Cybersecurity Awareness Month – Week 2

By October 13, 2017 Cybersecurity

Let the Cybersecurity Celebration Continue!!!

October is National Cybersecurity Awareness Month and the second week focuses on cybersecurity in the workplace.  At one time, it was thought that cybersecurity was solely the responsibility of the IT department.  This is simply not the case anymore as everyone needs to be involved in building and supporting a culture of cybersecurity in the workplace.  

What should you be doing? We will break down some key things to focus on at each level.

Employee Level:

Consider yourself the on the front line of the cybersecurity battlefield.  Many attacks are successful due to thinking that IT has everything covered and whatever anti-virus software installed on your machine will deflect any attack.  This simply isn’t the case.  So what can you do?  

Think about cybersecurity as you would securing your home.  Do you lock the door when you leave the house?  Then lock your computer when you leave your desk.  Do you let just any stranger just wander into your house without knowing who they are?  Then treat emailed links, attachments and other software the same way.  Are you suspicious of strange behavior from someone wandering around the block?  Then be just as suspicious of odd emails or phone calls received which may actually be a part of a probing phishing attack.  You don’t have to have detailed technical knowledge to be effective with cybersecurity best practices.

Manager Level:

In addition to following the basic principles of cybersecurity which every employee should, managers need to provide oversight to make sure everyone else is as well.  Are you making sure that your staff is aware of company policies?  Are you taking the time to participate in cybersecurity education so that you may pass along relevant information to your staff?  Consider making games or promotions out of best practices to promote a positive culture of cybersecurity as opposed to using threats and fear tactics.

IT Level:

The unsung heroes of the cybersecurity war.  When everything is working well, no one cares or notices.  If something goes wrong, however, look out.  The technology response to cybersecurity threats is ever evolving and it is the IT department’s job to assess and implement the best solutions to fit the needs of the company and the environment they are working with.  Yes, traditional boundary protection is still needed and anti-virus/malware tools are not going anywhere, but you must also need to make sure you are following best practices to ensure data security.

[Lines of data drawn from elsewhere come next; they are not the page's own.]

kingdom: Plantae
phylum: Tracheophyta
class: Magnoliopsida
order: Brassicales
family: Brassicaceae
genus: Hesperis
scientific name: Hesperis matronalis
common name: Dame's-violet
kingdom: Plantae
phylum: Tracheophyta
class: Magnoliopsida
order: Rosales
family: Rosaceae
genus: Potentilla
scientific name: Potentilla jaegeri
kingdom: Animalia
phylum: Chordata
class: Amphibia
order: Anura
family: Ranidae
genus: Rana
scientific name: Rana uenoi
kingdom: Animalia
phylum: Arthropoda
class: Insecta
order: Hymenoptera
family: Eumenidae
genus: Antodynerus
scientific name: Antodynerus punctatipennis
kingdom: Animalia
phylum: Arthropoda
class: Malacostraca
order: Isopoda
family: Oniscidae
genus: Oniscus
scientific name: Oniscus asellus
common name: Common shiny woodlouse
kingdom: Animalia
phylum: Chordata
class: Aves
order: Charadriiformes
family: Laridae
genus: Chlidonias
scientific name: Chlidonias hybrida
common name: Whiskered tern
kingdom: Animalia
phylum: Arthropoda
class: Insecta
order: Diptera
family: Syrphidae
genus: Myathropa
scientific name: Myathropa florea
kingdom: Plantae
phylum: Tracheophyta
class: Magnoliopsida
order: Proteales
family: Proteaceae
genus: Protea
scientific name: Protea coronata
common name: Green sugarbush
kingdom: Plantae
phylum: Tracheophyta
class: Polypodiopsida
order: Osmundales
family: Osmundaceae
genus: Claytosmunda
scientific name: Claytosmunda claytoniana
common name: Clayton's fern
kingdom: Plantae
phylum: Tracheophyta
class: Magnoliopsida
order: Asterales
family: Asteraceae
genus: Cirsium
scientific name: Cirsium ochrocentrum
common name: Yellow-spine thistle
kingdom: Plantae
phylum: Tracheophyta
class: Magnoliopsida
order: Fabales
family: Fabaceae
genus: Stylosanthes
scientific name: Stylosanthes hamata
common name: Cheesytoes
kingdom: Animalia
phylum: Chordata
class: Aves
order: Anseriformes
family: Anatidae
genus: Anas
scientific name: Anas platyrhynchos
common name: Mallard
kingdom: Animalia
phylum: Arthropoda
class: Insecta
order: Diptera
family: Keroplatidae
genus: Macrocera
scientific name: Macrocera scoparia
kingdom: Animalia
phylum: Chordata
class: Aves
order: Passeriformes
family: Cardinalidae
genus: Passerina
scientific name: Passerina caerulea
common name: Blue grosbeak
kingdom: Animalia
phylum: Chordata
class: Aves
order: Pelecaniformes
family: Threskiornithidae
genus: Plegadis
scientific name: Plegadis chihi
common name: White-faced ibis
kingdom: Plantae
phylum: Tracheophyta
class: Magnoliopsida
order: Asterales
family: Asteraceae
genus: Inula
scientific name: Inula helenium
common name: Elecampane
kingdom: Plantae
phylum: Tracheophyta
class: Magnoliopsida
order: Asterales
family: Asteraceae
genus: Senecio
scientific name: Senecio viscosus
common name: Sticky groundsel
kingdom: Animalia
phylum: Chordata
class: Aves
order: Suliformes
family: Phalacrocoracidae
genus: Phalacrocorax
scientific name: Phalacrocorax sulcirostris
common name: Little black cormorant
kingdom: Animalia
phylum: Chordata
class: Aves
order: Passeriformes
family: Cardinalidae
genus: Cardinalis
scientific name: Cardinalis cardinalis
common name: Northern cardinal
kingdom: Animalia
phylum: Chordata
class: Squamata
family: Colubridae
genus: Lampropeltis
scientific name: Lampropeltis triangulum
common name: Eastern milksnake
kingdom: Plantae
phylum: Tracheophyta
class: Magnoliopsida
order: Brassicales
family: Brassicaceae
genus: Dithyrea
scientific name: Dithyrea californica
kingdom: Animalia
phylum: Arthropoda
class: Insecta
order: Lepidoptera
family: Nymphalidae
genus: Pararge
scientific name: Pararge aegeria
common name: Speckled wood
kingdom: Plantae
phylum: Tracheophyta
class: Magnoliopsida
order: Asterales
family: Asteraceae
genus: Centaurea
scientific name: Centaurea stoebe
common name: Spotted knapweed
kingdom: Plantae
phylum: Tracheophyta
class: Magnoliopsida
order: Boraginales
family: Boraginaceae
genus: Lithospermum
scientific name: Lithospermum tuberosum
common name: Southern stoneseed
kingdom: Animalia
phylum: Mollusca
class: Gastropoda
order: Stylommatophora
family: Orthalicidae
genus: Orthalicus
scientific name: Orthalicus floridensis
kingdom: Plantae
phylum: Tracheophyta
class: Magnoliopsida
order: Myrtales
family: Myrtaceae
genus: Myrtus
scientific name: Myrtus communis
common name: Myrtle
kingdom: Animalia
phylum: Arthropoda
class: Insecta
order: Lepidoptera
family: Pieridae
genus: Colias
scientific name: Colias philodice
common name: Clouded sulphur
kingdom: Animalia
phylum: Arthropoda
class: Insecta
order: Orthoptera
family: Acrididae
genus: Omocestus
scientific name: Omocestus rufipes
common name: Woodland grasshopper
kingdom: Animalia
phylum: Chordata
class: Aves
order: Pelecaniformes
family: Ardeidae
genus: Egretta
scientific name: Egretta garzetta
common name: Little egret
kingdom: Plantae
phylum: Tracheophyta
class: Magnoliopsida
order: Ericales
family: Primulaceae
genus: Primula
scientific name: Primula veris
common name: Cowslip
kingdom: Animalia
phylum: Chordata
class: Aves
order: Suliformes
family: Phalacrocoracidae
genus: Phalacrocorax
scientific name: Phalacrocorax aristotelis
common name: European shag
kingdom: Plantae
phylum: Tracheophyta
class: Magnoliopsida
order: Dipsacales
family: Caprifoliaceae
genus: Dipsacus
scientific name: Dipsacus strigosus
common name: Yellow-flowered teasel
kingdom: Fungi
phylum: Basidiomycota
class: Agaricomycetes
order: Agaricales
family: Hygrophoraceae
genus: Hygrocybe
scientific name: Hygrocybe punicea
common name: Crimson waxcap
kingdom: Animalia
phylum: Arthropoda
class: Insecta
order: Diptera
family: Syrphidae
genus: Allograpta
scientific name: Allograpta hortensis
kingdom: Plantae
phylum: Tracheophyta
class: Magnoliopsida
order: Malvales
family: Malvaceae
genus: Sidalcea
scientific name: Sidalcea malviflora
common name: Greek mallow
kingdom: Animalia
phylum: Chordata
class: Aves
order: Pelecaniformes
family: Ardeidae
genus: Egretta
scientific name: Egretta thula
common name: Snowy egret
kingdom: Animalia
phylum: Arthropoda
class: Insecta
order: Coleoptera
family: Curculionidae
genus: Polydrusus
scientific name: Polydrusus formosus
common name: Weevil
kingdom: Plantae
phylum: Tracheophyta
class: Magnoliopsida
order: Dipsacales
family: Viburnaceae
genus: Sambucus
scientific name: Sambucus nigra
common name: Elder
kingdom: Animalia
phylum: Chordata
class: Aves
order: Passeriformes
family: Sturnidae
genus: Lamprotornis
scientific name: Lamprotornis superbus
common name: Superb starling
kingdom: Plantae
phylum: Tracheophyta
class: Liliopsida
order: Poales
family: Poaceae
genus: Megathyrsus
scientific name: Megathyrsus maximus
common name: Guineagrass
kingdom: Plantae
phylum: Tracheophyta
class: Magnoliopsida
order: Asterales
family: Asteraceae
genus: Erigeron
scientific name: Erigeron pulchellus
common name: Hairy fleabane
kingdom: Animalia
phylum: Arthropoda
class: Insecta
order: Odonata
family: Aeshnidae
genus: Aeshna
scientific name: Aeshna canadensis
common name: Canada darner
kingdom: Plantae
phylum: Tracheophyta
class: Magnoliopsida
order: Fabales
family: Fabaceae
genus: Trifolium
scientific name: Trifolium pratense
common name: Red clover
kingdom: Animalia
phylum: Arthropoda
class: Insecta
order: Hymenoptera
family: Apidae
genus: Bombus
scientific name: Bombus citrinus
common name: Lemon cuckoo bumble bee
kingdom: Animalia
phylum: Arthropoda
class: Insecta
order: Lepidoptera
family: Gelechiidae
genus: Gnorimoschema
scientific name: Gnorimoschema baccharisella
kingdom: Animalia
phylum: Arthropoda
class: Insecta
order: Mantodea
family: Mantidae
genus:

If we have learned anything in recent data breaches, it is that we cannot make it so easy for attackers to access information even if they do manage to pierce initial defenses.  Data encryption and segregation methods should be standard practice now.  Default passwords on equipment should never even be a consideration.  Take an active role in cybersecurity.  If you see a practice which should be improved, push for that improvement.  Yes, it often means work, but the alternative could mean you expose critical information for 143 million American citizens.

Executive Level:

More than ever before, executives need to be involved in cybersecurity and the good news is that they are.  What should you be doing?  If you are just having meetings where an IT manager is giving you a status report, you are doing it wrong.  Company policy should come from the top and there is plenty of help to ensure you are going down the right path.  Pick a solid and proven framework and build your cybersecurity plan around it.  We always suggest using a cybersecurity framework from NIST as they have provided the gold standard with their Special Publication 800-53 which covers a comprehensive list of security controls aimed at securing Federal level systems. 

As an executive, you want to actively take a role in understanding the business and the threats that can cause the most harm.  Are you a company that houses a lot of Personally Identifiable Information (PII) or Protected Health Information (PHI)?  If so, data protection may be your highest priority.  Are you an e-commerce company that relies on an always available to customers website?  Then perhaps service disruption should be where you focus your attention.  

At the executive level, you should have insight into the entirety of the business which should allow for effective assessment and communication of priority.  Additionally, do your best to really learn about how everything works at a high level.  You don’t need to know how to program a computer to understand the basics of how cyber attacks work and what you can do to stop them.

Everyone:

Cybersecurity is a team effort now.  Everyone needs to be involved and everyone needs to play their part.  It may be scary and daunting but good practices are actually not that difficult and make for a much more secure work environment.